Shortly after his death, Mrs. Goddard sold the Mescalero Ranch in Roswell and began transcribing his notes to establish the importance of his work. It took her and two assistants nine months to complete the typescript.
The idea of the Goddard Rocket and Space Museum came into being at a dinner honoring Mrs. Goddard. During discussions following the meal she generously offered to make the fabulous collection of Goddard memorabilia available to the Roswell Museum. Her one requirement was that this vital historical collection be properly housed and displayed.

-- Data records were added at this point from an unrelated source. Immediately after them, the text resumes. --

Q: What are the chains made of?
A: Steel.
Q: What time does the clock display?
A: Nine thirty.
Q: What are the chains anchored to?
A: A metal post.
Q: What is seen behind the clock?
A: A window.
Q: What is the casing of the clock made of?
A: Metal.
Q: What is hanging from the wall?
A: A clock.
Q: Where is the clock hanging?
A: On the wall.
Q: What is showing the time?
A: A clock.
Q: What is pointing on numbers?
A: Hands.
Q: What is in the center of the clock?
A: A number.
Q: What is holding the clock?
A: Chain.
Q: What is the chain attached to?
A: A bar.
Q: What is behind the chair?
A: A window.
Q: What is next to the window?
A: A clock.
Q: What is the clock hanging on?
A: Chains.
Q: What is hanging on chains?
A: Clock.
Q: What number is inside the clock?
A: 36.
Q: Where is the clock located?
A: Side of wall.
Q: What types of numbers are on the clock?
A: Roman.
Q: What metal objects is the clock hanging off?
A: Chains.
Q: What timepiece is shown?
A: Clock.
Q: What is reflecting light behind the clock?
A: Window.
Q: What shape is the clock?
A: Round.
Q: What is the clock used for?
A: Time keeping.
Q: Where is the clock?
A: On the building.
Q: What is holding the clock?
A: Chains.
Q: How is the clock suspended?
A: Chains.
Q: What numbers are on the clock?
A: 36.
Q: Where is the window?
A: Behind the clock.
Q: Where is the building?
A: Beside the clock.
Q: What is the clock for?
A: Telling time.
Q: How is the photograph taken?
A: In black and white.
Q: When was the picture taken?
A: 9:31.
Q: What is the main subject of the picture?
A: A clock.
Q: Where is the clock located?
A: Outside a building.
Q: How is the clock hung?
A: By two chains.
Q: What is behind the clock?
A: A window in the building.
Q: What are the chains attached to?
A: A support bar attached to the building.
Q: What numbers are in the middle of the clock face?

She felt the collection should be exhibited at the Museum because, “The friendly warmth of this typical western community and the vast open spaces around it afforded an ideal atmosphere for the creative efforts of my husband. He spent ten happy and fruitful years in Roswell, bringing to reality the dreams that are still so much a part of today’s efforts in space.”
The Goddard missile and rocket collection were formally offered to this non-profit, city-owned Museum on May 6, 1958. On this date the City Council authorized the enlargement of the Museum to provide the requested housing and display space.
Since Dr. Goddard had been a Rotarian, Roswell Rotarians decided to undertake the reconstruction of his shop at a cost of $15,000. The fundraising was a successful community-wide effort.
NASA presented the Museum with a scaled replica of his first successful liquid-fueled rocket. Other companies subsequently assisted in obtaining his tools and original equipment.
In conjunction with the Workshop reconstruction, the Robert H. Goddard Planetarium was constructed at the west end of the Museum and Art Center. It is the largest Planetarium in New Mexico, seating 120 people.
During the 91st Congress in 1970, a concurrent resolution recognized the Goddard Rocket and Space Museum in the Roswell Museum and Art Center as a fitting tribute to Dr. Robert H. Goddard, space pioneer, 1882-1949.
And it is here visitors and residents can walk through the replica of his workshop and marvel at what Robert Goddard used to create his rocketry.